Daryl Ng Win-Hong, deputy chairman at Sino Group, who attended the event, said it was encouraging to see and meet many new friends interested in investing in Hong Kong.

“The whole event was well organised and coincided with the hugely popular Art Basel week,” Ng said in a statement to the Post. “From the discussions throughout the day, it was very clear that the demand and interest to set up family offices in Hong Kong is strong, due to the city’s unique economic position and strong fundamentals.”

The event included four panel discussions touching on the themes of arts and culture, technology, sustainability and philanthropy.
“Hong Kong is strategically positioned to be a green finance hub and also as a strategic bridge that connects both the best [sustainable tech] start-ups from the west to China, and vice versa,” said Poman Lo, vice chairman of Regal Hotels Group and founder of the Institute of Sustainability and Technology, in an interview on the sidelines of the summit. She was a moderator of the Wealth for Green panel at the summit.

Guests were entertained with a cultural performance in the evening, according to the summit’s programme, including a traditional Chinese dragon dance and a gala dinner.

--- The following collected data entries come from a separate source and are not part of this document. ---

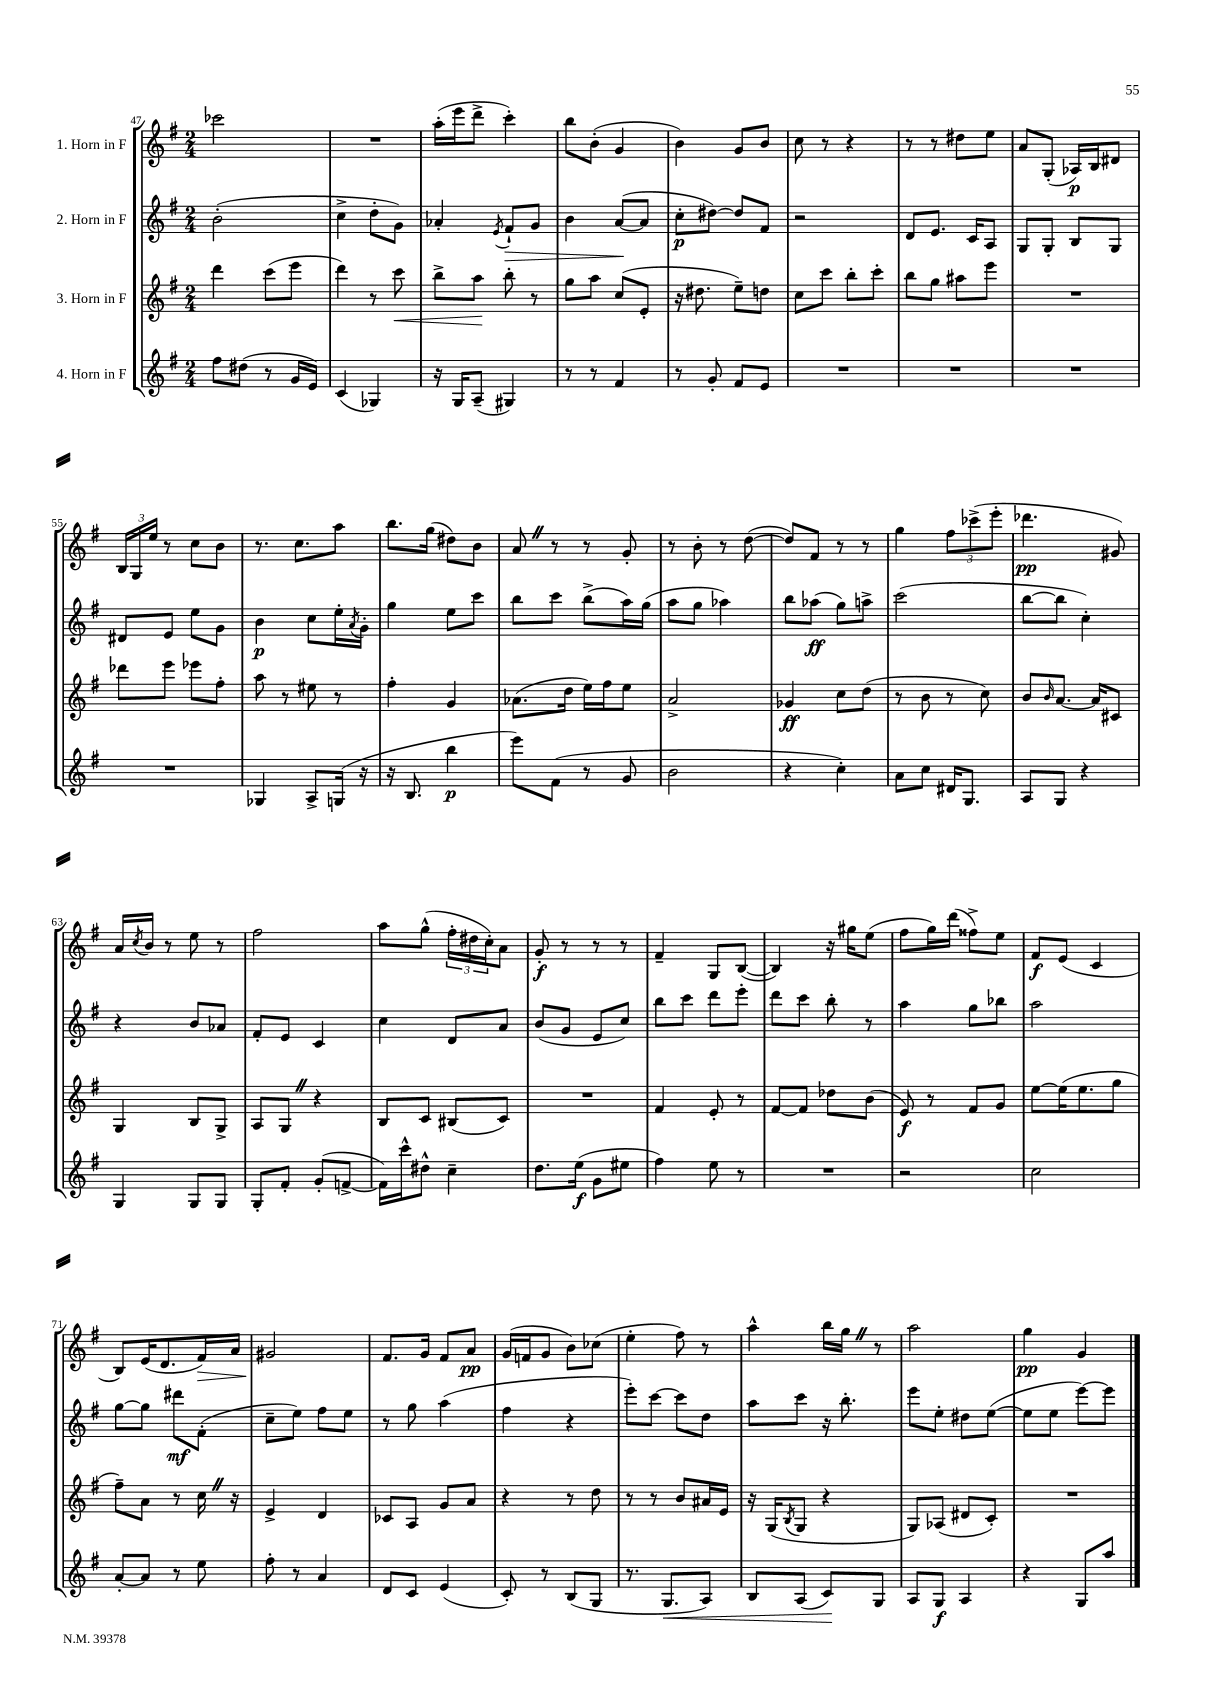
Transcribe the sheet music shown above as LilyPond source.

<<
\new StaffGroup <<
\new Staff = "s0" \with { instrumentName = "1. Horn in F" } {
    \clef treble \key g \major \numericTimeSignature \time 2/4
    ces'''2 |
    R2 |
    a''16-.( e'''16 d'''8-> c'''4-.) |
    b''8 b'8-.( g'4 |
    b'4) g'8 b'8 |
    c''8 r8 r4 |
    r8 r8 dis''8 e''8 |
    a'8 g8-.( aes16\p) b16 dis'8 |
    \tuplet 3/2 { b16 g16 e''16 } r8 c''8 b'8 |
    r8. c''8. a''8 |
    b''8. g''16( dis''8) b'8 |
    a'8 \once \override BreathingSign.text = \markup { \musicglyph "scripts.caesura.straight" } \breathe r8 r8 g'8-. |
    r8 b'8-. r8 d''8~( |
    d''8) fis'8 r8 r8 |
    g''4 \tuplet 3/2 { fis''8 ces'''8->( e'''8-. } |
    des'''4.\pp gis'8) |
    a'16 \acciaccatura { c''8 } b'16 r8 e''8 r8 |
    fis''2 |
    a''8 g''8-^( \tuplet 3/2 { fis''16-. dis''16 c''16-.) } a'8 |
    g'8-.\f r8 r8 r8 |
    fis'4-- g8 b8~( |
    b4) r16 gis''16 e''8( |
    fis''8 g''16) d'''16( fisis''8->) e''8 |
    fis'8\f e'8( c'4 |
    b8) e'16( d'8. fis'16\>) a'16 |
    gis'2\! |
    fis'8. g'16 fis'8 a'8\pp |
    g'16( f'16 g'8 b'8) ces''8( |
    e''4-. fis''8) r8 |
    a''4-^ b''16 g''16 \once \override BreathingSign.text = \markup { \musicglyph "scripts.caesura.straight" } \breathe r8 |
    a''2 |
    g''4\pp g'4 \bar "|." |
}
\new Staff = "s1" \with { instrumentName = "2. Horn in F" } {
    \clef treble \key g \major \numericTimeSignature \time 2/4
    b'2-.( |
    c''4-> d''8-. g'8) |
    aes'4-. \acciaccatura { e'8 } fis'8-!\> g'8 |
    b'4 a'8~\!( a'8 |
    c''8-.\p dis''8~) dis''8 fis'8 |
    r2 |
    d'8 e'8. c'16 a8 |
    g8 g8-. b8 g8 |
    dis'8 e'8 e''8 g'8 |
    b'4\p c''8 e''16-. \acciaccatura { a'8 } g'16-. |
    g''4 e''8 c'''8 |
    b''8 c'''8 b''8->( a''16) g''16( |
    a''8 g''8 aes''4) |
    b''8 aes''8\ff( g''8) a''8-> |
    c'''2( |
    b''8~ b''8 c''4-.) |
    r4 b'8 aes'8 |
    fis'8-. e'8 c'4 |
    c''4 d'8 a'8 |
    b'8( g'8 e'8 c''8) |
    b''8 c'''8 d'''8 e'''8-. |
    d'''8 c'''8 b''8-. r8 |
    a''4 g''8 bes''8 |
    a''2 |
    g''8~ g''8 dis'''8\mf fis'8-.( |
    c''8-- e''8) fis''8 e''8 |
    r8 g''8 a''4( |
    fis''4 r4 |
    e'''8-.) c'''8~ c'''8 d''8 |
    a''8 c'''8 r16 b''8.-. |
    e'''8 e''8-. dis''8 e''8~( |
    e''8 e''8 e'''8~) e'''8 \bar "|." |
}
\new Staff = "s2" \with { instrumentName = "3. Horn in F" } {
    \clef treble \key g \major \numericTimeSignature \time 2/4
    d'''4 c'''8( e'''8 |
    d'''4) r8 c'''8\< |
    b''8-> a''8\! b''8-. r8 |
    g''8 a''8 c''8( e'8-. |
    r16 dis''8. e''8--) d''8 |
    c''8 c'''8 b''8-. c'''8-. |
    b''8 g''8 ais''8 e'''8 |
    R2 |
    des'''8 e'''8 ees'''8 fis''8-. |
    a''8 r8 eis''8 r8 |
    fis''4-. g'4 |
    aes'8.( d''16 e''16) fis''16 e''8 |
    a'2-> |
    ges'4\ff c''8 d''8( |
    r8 b'8 r8 c''8) |
    b'8 \grace { b'16 } a'8.~ a'16 cis'8 |
    g4 b8 g8-> |
    a8 g8 \once \override BreathingSign.text = \markup { \musicglyph "scripts.caesura.straight" } \breathe r4 |
    b8 c'8 bis8( c'8) |
    R2 |
    fis'4 e'8-. r8 |
    fis'8~ fis'8 des''8 b'8( |
    e'8\f) r8 fis'8 g'8 |
    e''8~ e''16( e''8. g''8 |
    fis''8--) a'8 r8 c''16 \once \override BreathingSign.text = \markup { \musicglyph "scripts.caesura.straight" } \breathe r16 |
    e'4-> d'4 |
    ces'8 a8 g'8 a'8 |
    r4 r8 d''8 |
    r8 r8 b'8 ais'16 e'16 |
    r16 g16( \acciaccatura { b8 } g8 r4 |
    g8) aes8( dis'8 c'8-.) |
    R2 \bar "|." |
}
\new Staff = "s3" \with { instrumentName = "4. Horn in F" } {
    \clef treble \key g \major \numericTimeSignature \time 2/4
    fis''8 dis''8( r8 g'16 e'16) |
    c'4( ges4) |
    r16 g16 a8--( gis4) |
    r8 r8 fis'4 |
    r8 g'8-. fis'8 e'8 |
    R2 |
    R2 |
    R2 |
    R2 |
    ges4 a8-> g16( r16 |
    r16 b8. b''4\p |
    e'''8) fis'8( r8 g'8 |
    b'2 |
    r4 c''4-.) |
    a'8 c''8 dis'16 g8. |
    a8 g8 r4 |
    g4 g8 g8 |
    g8-. fis'8-. g'8-.( f'8~-> |
    f'16) c'''16-^ dis''8-^ c''4-- |
    d''8. e''16\f( g'8 eis''8 |
    fis''4) e''8 r8 |
    R2 |
    r2 |
    c''2 |
    a'8~-. a'8 r8 e''8 |
    fis''8-. r8 a'4 |
    d'8 c'8 e'4( |
    c'8-.) r8 b8( g8 |
    r8. g8.\< a8) |
    b8 a8( c'8\!) g8 |
    a8 g8\f a4 |
    r4 g8 a''8 \bar "|." |
}
>>
>>
\layout { \context { \Score currentBarNumber = #47 } }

“It’s a great turnout,” said Patrick Tsang, the founder and chairman of Hong Kong-based family office Tsangs Group, who attended the event. “It will be definitely better if we see more international families, but it is a good start.”

“I was impressed by the speech by Jerry Yang, co-founder and former CEO of Yahoo! He highlighted the future trends in tech development, how AI [artificial intelligence] will change the world in the next decades,” Tsang said.

Other speakers included Bernard Charnwut Chan, the chairman of M Plus Museum, who highlighted the importance of art development in the city. Amy Lo, the co-head of UBS Wealth Management Asia-Pacific, told the audience the bank has always shown strong support towards art development in the city, citing the sponsorship of Art Basel as an example.

Richard Li, the younger son of Hong Kong tycoon Li Ka-shing and chairman and CEO of Pacific Century Group, talked about technology and its relationship with the insurance industry.

Horace Yip, head of Hong Kong and Greater Bay Area at Citi Private Bank, said the series of initiatives taken by Hong Kong were very welcome. “Many ultra-high-net-worth families in attendance have expressed interest in setting up here, so the wide-ranging initiatives announced today could not have been more timely,” Yip said in a statement.